A straddle on SPNT is the straddle strategy applied to SPNT (stock). The strategy is structurally neutral / high-volatility (long premium): A long straddle buys an ATM call and an ATM put at the same strike, profiting from a large move in either direction; max loss equals the combined debit when the underlying pins to the strike at expiration. With SPNT stock trading near $22.88, the strikes shown on this page are snapped to the nearest listed SPNT chain strike and the premiums come straight from the end-of-day bid/ask midpoint.
How are SPNT straddle max profit and max loss calculated?

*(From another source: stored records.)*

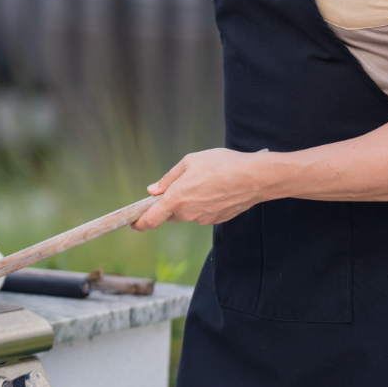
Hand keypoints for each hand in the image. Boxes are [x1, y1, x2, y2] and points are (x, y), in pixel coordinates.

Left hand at [132, 149, 276, 230]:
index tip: (133, 224)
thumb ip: (168, 178)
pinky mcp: (217, 220)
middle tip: (179, 186)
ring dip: (189, 202)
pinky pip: (202, 213)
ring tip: (204, 182)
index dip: (139, 223)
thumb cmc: (221, 165)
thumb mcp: (189, 162)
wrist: (254, 178)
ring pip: (187, 213)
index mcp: (176, 199)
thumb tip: (153, 191)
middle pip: (170, 214)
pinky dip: (204, 204)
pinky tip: (215, 189)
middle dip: (170, 204)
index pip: (151, 219)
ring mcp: (203, 219)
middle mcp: (188, 214)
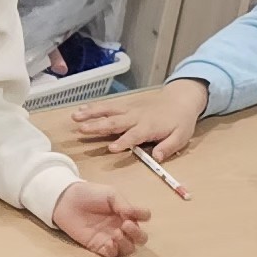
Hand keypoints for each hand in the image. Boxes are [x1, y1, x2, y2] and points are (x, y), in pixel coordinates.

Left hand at [51, 185, 149, 256]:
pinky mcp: (98, 246)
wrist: (68, 201)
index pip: (144, 217)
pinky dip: (114, 251)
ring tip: (116, 234)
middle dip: (137, 234)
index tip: (132, 212)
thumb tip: (133, 216)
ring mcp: (111, 238)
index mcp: (126, 212)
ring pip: (128, 249)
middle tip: (125, 225)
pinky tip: (108, 243)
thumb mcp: (111, 194)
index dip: (143, 216)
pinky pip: (112, 255)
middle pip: (140, 238)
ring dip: (126, 243)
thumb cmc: (90, 194)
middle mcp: (122, 226)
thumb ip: (124, 204)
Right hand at [74, 79, 206, 161]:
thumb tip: (157, 157)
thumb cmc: (180, 122)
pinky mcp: (126, 107)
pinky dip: (94, 107)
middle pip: (115, 122)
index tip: (111, 148)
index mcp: (149, 127)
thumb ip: (169, 147)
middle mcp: (136, 118)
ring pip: (108, 112)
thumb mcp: (181, 137)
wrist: (181, 99)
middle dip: (98, 126)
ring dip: (91, 114)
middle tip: (82, 129)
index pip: (134, 135)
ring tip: (75, 117)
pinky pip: (109, 107)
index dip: (123, 142)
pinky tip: (81, 109)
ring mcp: (129, 110)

Upside max profit is unbounded; downside max profit is bounded at the strike minus the combined call plus put debit (reached at zero). Max loss equals the combined debit times 100 (reached when the underlying pins to the strike). Two breakevens at strike plus debit and strike minus debit. For the SPNT straddle priced from the end-of-day chain at a 30-day expiry (ATM IV 40.10%), the computed maximum profit is unbounded per contract and the computed maximum loss is unbounded per contract. Live intraday quotes will differ as the chain moves through the trading session.
What is the breakeven for a SPNT straddle?
The breakeven for the SPNT straddle priced on this page is no defined breakeven on the modeled curve at expiration, derived from end-of-day chain premiums. Breakeven is the underlying price at which the strategy's P&L crosses zero ignoring transaction costs and assignment risk. The current SPNT market-implied 1-standard-deviation expected move is approximately 11.50%; if the move sits well outside the breakeven distance, the structure's risk-reward becomes correspondingly tighter.
When should you consider a straddle on SPNT?
Straddles on SPNT are pure-volatility plays that profit from large moves in either direction; traders typically buy SPNT straddles ahead of earnings, FDA decisions, or other catalysts where the realized move is expected to exceed the implied move priced into the chain.
How does current SPNT implied volatility affect this straddle?
SPNT ATM IV is at 40.10% with IV rank near 6.66%, which is on the low end of its 1-year range. Premium-buying structures (long call, long put, debit spreads) are relatively cheap in this regime; premium-selling structures collect less credit per unit risk.